# [Exercise brief]
Please copy out the full listing that follows exactly; no picture belongs in the copy.

[Opening Supplied entries section]

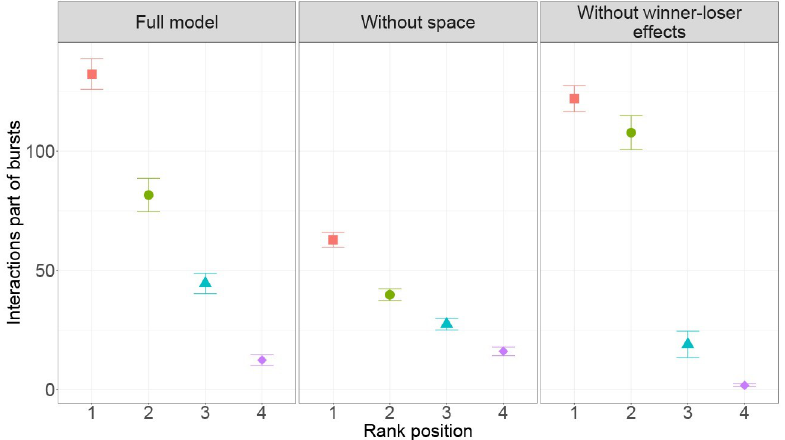
Fig 5. Average (and standard error, SE) number of interactions part of bursts per run. This is shown for each model version per rank position (rank 1 is most dominant).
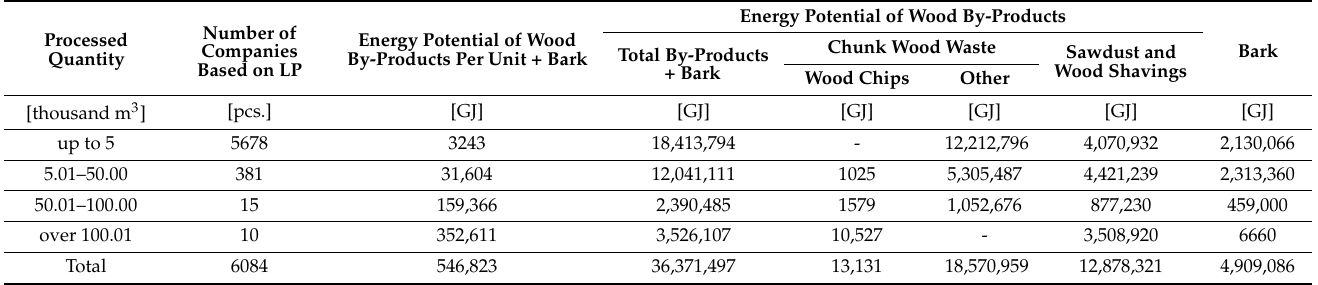
Table 9. Energy potential of wood by-products generated during wood processing by sawmills.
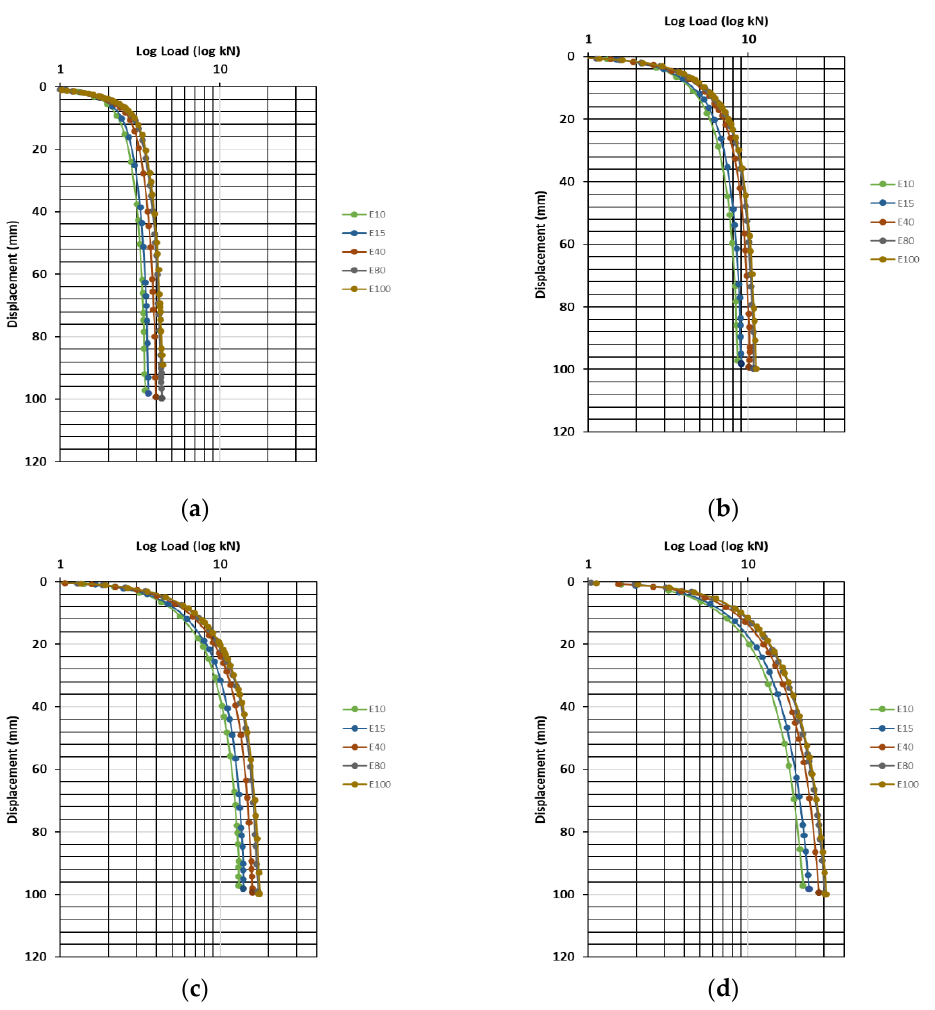
Figure 2. Load versus horizontal displacement for CHSB 0 pile: ( a ) cohesion of 10 kPa; ( b ) cohesion of 30 kPa; ( c ) cohesion of 50 kPa; ( d ) cohesion of 100 kPa. Table 6. Pile foundation capacity in relation to Young’s modulus of soil for CHSB 0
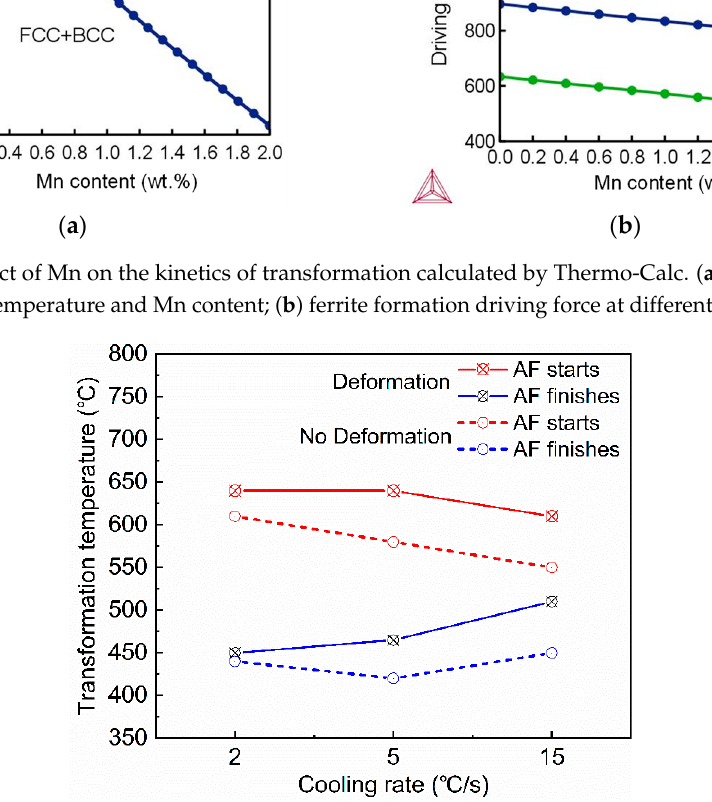
Figure 12. Effect of cooling rate on formation temperature of AF in TC# steel.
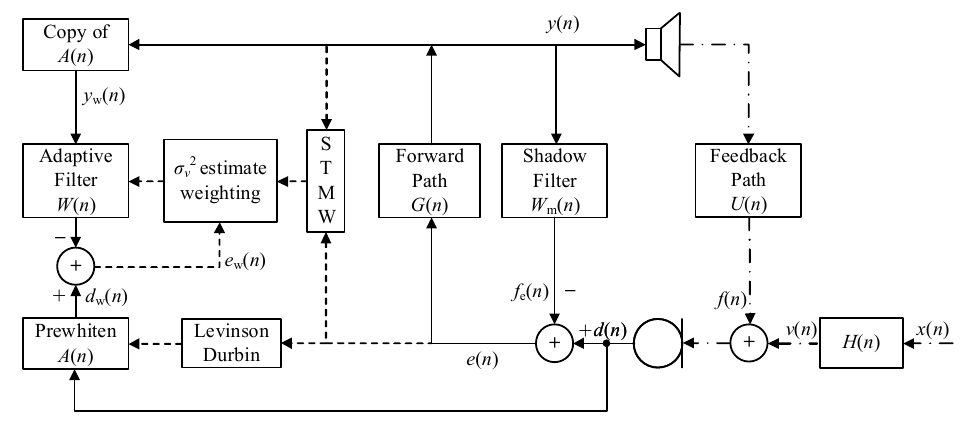
Figure 2. Schematic diagram of PEM-WNPVSS.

[Closing Supplied entries section]

# [Your response]
Fig 5. Average (and standard error, SE) number of interactions part of bursts per run. This is shown for each model version per rank position (rank 1 is most dominant).
Table 9. Energy potential of wood by-products generated during wood processing by sawmills.
Figure 2. Load versus horizontal displacement for CHSB 0 pile: ( a ) cohesion of 10 kPa; ( b ) cohesion of 30 kPa; ( c ) cohesion of 50 kPa; ( d ) cohesion of 100 kPa. Table 6. Pile foundation capacity in relation to Young’s modulus of soil for CHSB 0
Figure 12. Effect of cooling rate on formation temperature of AF in TC# steel.
Figure 2. Schematic diagram of PEM-WNPVSS.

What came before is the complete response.